Aim of the task >> If pictures appear in the lines below, skip them and copy exactly the lines from the one containing "left ankle: (451, 348)" through the one containing "right ankle: (440, 401)", and nothing else.
[Supplied material — start]
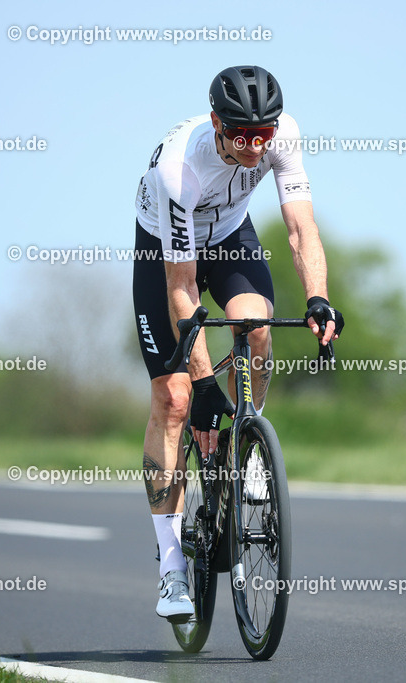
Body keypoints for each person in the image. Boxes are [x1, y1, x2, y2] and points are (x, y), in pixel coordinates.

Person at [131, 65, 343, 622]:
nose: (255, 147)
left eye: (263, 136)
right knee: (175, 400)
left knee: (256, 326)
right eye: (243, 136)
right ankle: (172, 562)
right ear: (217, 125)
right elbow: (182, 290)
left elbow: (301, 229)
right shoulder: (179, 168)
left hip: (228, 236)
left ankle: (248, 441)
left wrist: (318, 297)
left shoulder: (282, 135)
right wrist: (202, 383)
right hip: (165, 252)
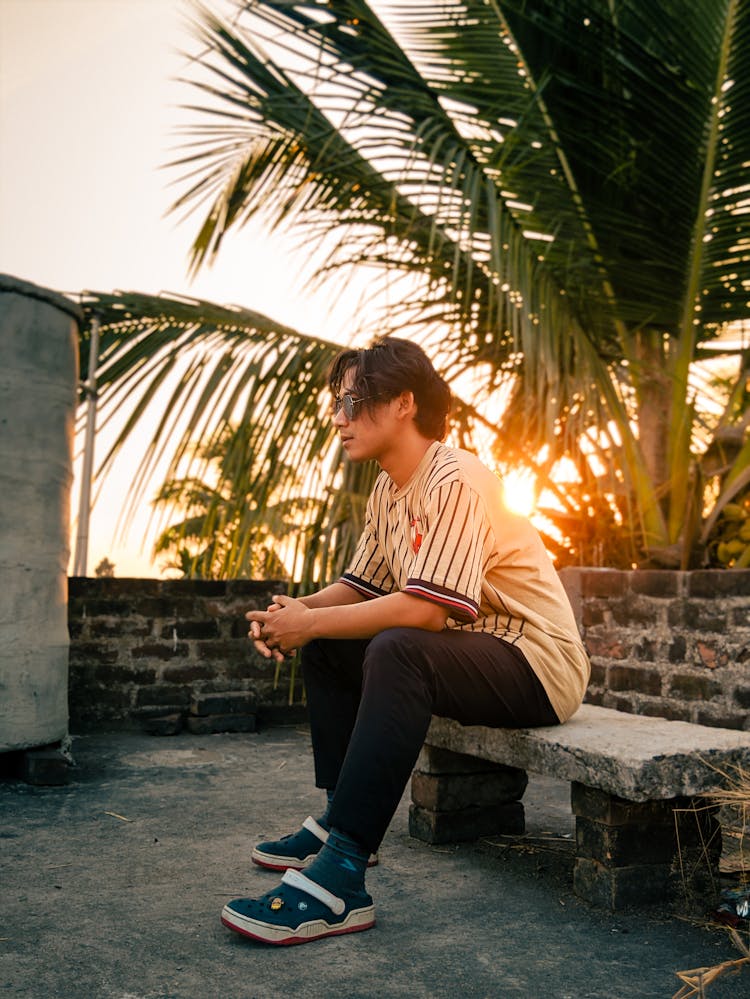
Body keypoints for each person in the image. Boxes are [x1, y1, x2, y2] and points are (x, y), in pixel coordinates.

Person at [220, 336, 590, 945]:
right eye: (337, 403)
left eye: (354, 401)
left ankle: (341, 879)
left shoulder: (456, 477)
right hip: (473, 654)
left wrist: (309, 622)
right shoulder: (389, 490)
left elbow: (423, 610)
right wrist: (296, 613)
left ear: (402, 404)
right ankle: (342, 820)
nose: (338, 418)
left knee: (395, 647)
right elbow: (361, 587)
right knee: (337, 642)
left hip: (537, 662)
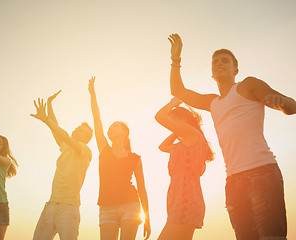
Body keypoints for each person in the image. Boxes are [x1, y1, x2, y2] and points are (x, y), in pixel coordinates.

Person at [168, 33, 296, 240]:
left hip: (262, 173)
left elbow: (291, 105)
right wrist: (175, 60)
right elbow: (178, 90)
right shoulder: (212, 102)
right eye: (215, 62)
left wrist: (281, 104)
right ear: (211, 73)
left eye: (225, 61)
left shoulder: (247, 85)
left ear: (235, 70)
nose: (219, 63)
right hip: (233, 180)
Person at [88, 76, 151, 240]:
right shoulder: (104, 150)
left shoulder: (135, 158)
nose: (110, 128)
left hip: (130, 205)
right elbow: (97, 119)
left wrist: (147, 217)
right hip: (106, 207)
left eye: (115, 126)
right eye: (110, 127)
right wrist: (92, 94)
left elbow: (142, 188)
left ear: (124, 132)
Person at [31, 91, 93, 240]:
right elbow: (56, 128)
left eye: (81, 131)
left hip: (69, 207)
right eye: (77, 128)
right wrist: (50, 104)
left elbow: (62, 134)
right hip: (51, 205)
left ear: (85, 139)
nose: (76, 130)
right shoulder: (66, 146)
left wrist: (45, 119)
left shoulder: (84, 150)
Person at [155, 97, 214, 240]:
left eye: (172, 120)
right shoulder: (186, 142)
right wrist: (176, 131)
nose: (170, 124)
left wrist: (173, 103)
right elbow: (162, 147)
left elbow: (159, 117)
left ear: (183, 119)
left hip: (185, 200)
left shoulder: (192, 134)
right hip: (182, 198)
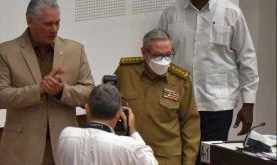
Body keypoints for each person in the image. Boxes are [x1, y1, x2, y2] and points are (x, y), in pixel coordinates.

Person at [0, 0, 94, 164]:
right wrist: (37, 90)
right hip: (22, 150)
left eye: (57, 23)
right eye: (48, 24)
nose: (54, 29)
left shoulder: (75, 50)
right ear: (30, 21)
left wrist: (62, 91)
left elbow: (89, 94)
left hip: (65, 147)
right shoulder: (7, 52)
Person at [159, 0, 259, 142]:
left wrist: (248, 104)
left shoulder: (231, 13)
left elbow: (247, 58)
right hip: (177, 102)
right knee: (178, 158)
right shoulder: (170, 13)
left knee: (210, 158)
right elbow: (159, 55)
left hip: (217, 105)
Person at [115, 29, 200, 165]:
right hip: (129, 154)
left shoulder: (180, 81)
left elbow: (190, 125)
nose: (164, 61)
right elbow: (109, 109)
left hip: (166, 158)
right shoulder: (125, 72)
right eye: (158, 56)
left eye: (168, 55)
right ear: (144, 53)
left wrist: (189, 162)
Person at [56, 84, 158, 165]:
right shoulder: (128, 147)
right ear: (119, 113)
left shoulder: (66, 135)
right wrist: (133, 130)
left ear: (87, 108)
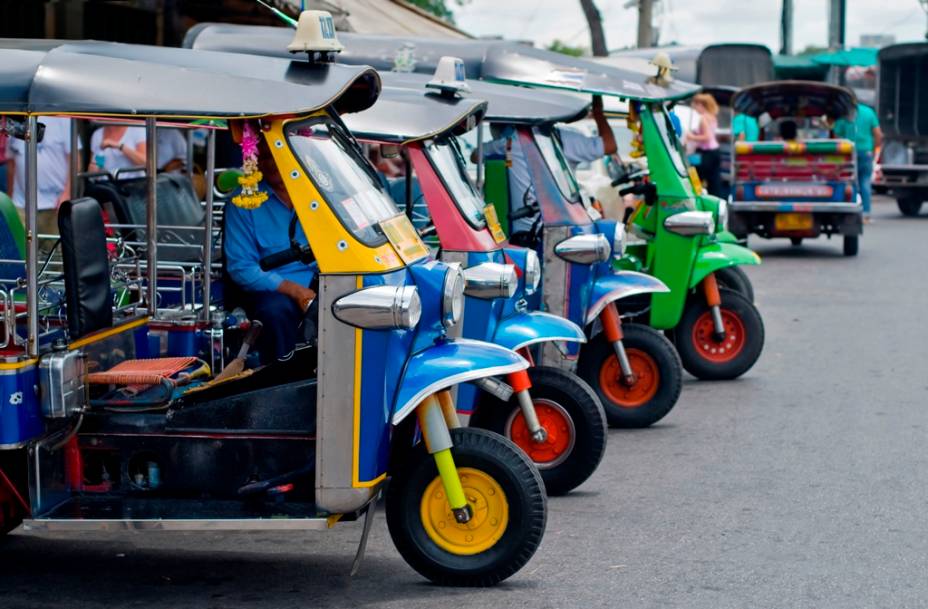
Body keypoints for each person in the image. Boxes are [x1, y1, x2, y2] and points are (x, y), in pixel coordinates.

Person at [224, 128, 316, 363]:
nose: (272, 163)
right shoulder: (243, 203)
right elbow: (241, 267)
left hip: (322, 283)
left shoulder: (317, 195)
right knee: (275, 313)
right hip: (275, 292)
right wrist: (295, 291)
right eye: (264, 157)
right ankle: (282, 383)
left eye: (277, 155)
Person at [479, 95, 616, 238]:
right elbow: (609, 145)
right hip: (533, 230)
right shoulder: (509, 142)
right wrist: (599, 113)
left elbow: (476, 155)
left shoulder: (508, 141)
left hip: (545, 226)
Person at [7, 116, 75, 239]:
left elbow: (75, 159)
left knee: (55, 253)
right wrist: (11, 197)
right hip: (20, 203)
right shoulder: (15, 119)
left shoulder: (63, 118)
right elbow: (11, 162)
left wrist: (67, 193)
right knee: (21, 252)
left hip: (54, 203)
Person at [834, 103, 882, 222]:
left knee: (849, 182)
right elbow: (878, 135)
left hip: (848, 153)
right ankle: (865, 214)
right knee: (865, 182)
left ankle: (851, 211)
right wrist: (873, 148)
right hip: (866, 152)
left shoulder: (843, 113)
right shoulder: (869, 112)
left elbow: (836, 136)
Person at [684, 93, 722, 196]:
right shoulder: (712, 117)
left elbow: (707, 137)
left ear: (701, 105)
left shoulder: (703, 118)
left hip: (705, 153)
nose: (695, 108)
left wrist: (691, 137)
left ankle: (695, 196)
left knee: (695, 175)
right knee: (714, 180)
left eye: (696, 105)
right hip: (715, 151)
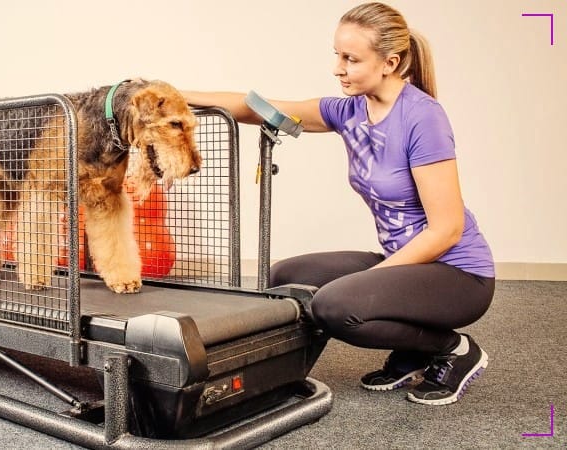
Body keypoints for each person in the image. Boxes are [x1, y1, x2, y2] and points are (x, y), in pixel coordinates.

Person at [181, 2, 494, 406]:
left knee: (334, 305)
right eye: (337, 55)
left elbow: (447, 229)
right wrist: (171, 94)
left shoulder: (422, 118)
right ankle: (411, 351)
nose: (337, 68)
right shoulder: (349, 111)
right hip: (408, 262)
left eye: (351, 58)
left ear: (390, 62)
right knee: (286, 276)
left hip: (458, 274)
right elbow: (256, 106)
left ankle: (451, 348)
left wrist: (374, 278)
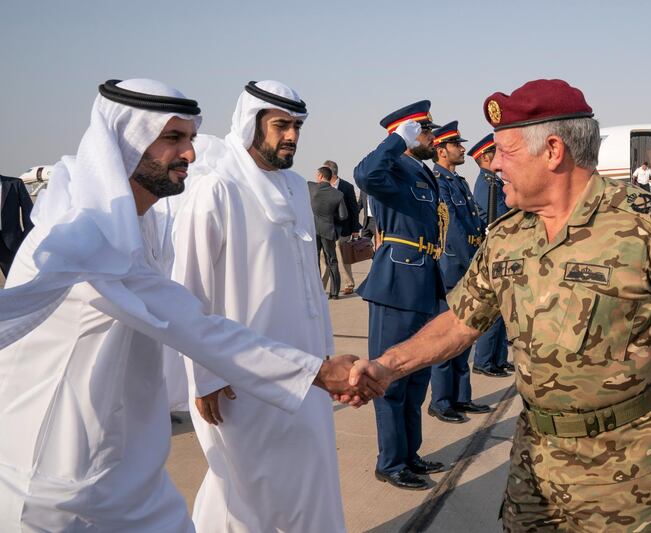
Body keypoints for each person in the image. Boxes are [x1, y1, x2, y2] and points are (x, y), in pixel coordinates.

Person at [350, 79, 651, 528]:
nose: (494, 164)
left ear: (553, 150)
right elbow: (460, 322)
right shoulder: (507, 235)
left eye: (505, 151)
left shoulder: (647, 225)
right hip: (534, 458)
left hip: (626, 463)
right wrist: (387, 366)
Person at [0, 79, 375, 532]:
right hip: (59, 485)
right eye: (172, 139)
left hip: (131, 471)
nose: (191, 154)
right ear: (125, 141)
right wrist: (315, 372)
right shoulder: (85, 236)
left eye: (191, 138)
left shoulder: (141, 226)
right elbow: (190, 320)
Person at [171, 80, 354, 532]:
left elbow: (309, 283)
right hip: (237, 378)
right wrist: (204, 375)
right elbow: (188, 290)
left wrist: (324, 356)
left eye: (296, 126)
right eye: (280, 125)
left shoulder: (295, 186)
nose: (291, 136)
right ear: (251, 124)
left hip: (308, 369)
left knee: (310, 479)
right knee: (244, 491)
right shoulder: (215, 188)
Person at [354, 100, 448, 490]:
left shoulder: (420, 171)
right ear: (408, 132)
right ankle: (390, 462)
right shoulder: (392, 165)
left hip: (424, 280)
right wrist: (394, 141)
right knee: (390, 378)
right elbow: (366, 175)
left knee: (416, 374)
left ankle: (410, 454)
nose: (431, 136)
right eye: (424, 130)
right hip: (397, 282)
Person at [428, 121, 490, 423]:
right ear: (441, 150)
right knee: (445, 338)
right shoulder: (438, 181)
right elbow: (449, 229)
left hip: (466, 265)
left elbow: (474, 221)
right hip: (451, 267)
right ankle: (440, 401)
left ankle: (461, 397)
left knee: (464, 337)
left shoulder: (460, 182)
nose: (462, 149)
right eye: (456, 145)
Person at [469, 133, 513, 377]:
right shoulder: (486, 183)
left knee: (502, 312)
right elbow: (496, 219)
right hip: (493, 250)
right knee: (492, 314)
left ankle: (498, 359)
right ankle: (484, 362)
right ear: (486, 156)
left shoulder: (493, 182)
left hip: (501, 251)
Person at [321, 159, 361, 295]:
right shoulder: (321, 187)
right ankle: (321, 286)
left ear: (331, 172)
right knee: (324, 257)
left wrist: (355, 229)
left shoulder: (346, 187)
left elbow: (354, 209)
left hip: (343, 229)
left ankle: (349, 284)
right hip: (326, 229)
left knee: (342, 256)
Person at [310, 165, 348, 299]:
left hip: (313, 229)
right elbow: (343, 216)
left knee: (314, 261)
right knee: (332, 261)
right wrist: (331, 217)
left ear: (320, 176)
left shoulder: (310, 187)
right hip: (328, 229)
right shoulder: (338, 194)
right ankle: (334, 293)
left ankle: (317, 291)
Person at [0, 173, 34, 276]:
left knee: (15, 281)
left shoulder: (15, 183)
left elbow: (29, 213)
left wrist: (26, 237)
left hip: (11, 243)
[Supplied material — finish]
Solution for this problem >>
left ankle: (451, 348)
left wrist: (374, 278)
Body keypoints for each person in the image. Boxes are [x1, y1, x2, y2] and points are (x, y), in pixel coordinates.

Person at [350, 79, 651, 528]:
nose: (494, 164)
left ear: (553, 150)
right elbow: (460, 322)
right shoulder: (507, 235)
left eye: (505, 151)
left shoulder: (647, 225)
right hip: (534, 458)
left hip: (626, 463)
right wrist: (387, 366)
Person at [0, 79, 375, 532]:
right hip: (59, 485)
right eye: (172, 139)
left hip: (131, 471)
nose: (191, 154)
right ear: (125, 141)
right wrist: (315, 372)
right shoulder: (85, 236)
left eye: (191, 138)
left shoulder: (141, 226)
right elbow: (190, 320)
Person at [171, 80, 354, 532]:
left elbow: (309, 283)
right hip: (237, 378)
right wrist: (204, 375)
right elbow: (188, 290)
left wrist: (324, 356)
left eye: (296, 126)
right eye: (280, 125)
left shoulder: (295, 186)
nose: (291, 136)
right ear: (251, 124)
left hip: (308, 369)
left knee: (310, 479)
right knee: (244, 491)
right shoulder: (215, 188)
Person at [354, 100, 448, 490]:
left shoulder: (420, 171)
right ear: (408, 132)
right ankle: (390, 462)
right shoulder: (392, 165)
left hip: (424, 280)
right wrist: (394, 141)
right knee: (390, 378)
right elbow: (366, 175)
left knee: (416, 374)
left ankle: (410, 454)
nose: (431, 136)
right eye: (424, 130)
right hip: (397, 282)
Person at [428, 121, 490, 423]:
right ear: (441, 150)
right knee: (445, 338)
right shoulder: (438, 181)
right elbow: (449, 229)
left hip: (466, 265)
left elbow: (474, 221)
right hip: (451, 267)
right ankle: (440, 401)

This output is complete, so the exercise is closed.